Seeing a tiger laugh rates pretty high on the freakometer. ‘Sorry, I don’t mean to take it out on you,’ she says. ‘Delilah, right? Next time you see him, give him a kick from me. If he’s serious about this, he can’t miss sessions.’

Louise is approaching the bar
.
To my horror, Ella is beckoning her over. They know each other. Sometimes I hate this town.

I finish my drink and put the bottle down. ‘I have to—’

It’s too late.

‘Lou, you remember Jem?’ Ella says. ‘In our year, completely gorgeous when he bothered to show up? This is his girlfriend Delilah.’

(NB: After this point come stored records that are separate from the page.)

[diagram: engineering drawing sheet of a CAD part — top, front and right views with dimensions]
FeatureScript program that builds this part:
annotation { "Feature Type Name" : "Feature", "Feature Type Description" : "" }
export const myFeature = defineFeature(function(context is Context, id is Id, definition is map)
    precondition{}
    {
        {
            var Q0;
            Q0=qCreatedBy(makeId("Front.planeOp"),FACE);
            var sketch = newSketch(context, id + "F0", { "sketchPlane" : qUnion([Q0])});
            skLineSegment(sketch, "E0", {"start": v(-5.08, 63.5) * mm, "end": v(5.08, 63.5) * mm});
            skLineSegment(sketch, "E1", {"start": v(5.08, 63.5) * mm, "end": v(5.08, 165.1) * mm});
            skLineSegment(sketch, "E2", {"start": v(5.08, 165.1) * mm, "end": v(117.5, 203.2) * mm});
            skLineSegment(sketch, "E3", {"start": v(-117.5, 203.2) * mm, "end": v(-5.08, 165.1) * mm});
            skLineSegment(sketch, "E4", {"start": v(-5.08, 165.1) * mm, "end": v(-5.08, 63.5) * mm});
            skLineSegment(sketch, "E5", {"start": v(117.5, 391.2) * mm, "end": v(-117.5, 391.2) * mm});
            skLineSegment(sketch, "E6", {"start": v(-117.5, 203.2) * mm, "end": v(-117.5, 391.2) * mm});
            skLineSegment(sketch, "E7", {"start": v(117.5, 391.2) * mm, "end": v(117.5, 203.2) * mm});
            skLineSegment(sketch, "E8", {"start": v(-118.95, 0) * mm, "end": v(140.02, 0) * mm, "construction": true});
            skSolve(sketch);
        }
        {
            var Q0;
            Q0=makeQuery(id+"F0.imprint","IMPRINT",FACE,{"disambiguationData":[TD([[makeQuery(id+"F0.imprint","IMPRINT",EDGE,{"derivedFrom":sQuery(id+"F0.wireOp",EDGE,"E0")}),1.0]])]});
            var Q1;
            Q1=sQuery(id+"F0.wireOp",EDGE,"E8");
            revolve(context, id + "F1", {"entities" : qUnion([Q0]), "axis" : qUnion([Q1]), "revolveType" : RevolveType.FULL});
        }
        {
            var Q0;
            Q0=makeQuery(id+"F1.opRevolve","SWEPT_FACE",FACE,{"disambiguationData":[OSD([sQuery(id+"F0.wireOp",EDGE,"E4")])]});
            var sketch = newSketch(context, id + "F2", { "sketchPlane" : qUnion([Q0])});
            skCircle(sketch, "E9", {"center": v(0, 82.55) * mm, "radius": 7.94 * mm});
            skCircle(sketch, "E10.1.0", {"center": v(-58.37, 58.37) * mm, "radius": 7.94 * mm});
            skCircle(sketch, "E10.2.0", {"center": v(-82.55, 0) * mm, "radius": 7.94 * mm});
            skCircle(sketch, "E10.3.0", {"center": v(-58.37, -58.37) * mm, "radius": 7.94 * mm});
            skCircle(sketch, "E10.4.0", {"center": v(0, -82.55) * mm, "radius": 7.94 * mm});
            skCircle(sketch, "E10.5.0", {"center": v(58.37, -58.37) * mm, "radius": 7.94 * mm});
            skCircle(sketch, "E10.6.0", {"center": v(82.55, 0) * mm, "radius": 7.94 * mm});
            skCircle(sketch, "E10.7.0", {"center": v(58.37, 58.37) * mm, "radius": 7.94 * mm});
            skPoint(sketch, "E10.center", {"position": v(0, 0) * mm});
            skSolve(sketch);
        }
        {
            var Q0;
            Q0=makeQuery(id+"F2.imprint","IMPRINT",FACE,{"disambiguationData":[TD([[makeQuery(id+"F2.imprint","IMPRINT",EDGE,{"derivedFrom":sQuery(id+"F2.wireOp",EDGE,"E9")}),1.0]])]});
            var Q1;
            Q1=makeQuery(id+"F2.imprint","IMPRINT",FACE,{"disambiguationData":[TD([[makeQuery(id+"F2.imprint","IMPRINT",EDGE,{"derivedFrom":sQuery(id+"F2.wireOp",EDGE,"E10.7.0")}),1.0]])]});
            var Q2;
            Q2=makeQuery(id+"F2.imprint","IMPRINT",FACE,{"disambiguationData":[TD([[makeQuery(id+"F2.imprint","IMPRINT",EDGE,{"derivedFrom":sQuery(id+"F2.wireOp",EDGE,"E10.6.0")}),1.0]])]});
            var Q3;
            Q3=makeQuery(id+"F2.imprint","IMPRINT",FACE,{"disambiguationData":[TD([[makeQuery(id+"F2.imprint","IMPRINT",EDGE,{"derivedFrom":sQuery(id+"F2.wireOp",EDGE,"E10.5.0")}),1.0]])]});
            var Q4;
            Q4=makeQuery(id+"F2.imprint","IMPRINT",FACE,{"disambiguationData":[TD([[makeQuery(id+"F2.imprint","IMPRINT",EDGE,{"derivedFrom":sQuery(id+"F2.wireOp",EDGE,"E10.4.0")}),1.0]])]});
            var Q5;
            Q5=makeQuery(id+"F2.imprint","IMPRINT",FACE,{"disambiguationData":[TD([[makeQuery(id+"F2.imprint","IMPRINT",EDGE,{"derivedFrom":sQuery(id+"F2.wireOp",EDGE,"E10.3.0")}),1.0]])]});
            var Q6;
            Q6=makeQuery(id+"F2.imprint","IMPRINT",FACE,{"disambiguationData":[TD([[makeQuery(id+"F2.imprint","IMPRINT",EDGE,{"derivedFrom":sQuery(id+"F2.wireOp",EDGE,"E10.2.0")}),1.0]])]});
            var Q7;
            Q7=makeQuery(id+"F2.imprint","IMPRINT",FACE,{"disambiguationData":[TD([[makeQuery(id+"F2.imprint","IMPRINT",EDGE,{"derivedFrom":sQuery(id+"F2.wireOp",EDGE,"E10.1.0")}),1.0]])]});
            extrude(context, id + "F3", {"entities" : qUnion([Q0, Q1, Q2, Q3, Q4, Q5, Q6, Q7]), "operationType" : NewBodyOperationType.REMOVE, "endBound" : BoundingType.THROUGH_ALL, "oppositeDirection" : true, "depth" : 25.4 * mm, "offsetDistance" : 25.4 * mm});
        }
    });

As introductions to your ex-boyfriend’s girlfriend go, it isn’t bad. Deciding not to correct Ella on the girlfriend bit, I start breathing more normally and try to act like I get introduced this way all the time. Louise runs her almond-shaped eyes up and down my dress.

‘Hi,’ she says coolly.

The giddy combination of adrenalin and blue stuff kick me in the head. ‘No need to pretend we don’t know each other,’ I say. I lean towards Ella conversationally. ‘I used to go out with Louise’s boyfriend by mistake.’

Louise bursts into noisy tears that run down her perfect brown cheeks and smear her mascara. Ella looks from me to Louise and back again with a combination of interest and glee. And it suddenly occurs to me that perhaps I’m not the only one who’s been put through the emotional mangle by the D-word. All these leaps of self-knowledge are a bit dizzying.

‘I am so sorry,’ I say, appalled. ‘I didn’t mean to make you—’

‘He dumped me a couple of days ago.’ Louise takes the serviette Ella is proffering and blows her nose. ‘I put up with a row of little tarts like you and now he’s dumped me like . . .’ She looks at the snotty serviette and chucks it down on the bar in disgust.

‘This is awkward,’ Ella drawls.

I don’t know how to feel about this astonishing piece of information. Horrified? Embarrassed? Ecstatic?

Louise looks at me with loathing, then heads for the toilets as fast as her maddeningly long legs allow,
stumbling across the dance floor with one hand held to her face. Something I never thought I’d ever say rises to my lips.

‘Do you think Louise is OK?’

Ella snorts. ‘Call me psychic, but I’m guessing not. Boys spread misery wherever they go. Girls are where it’s at, Delilah, believe me.’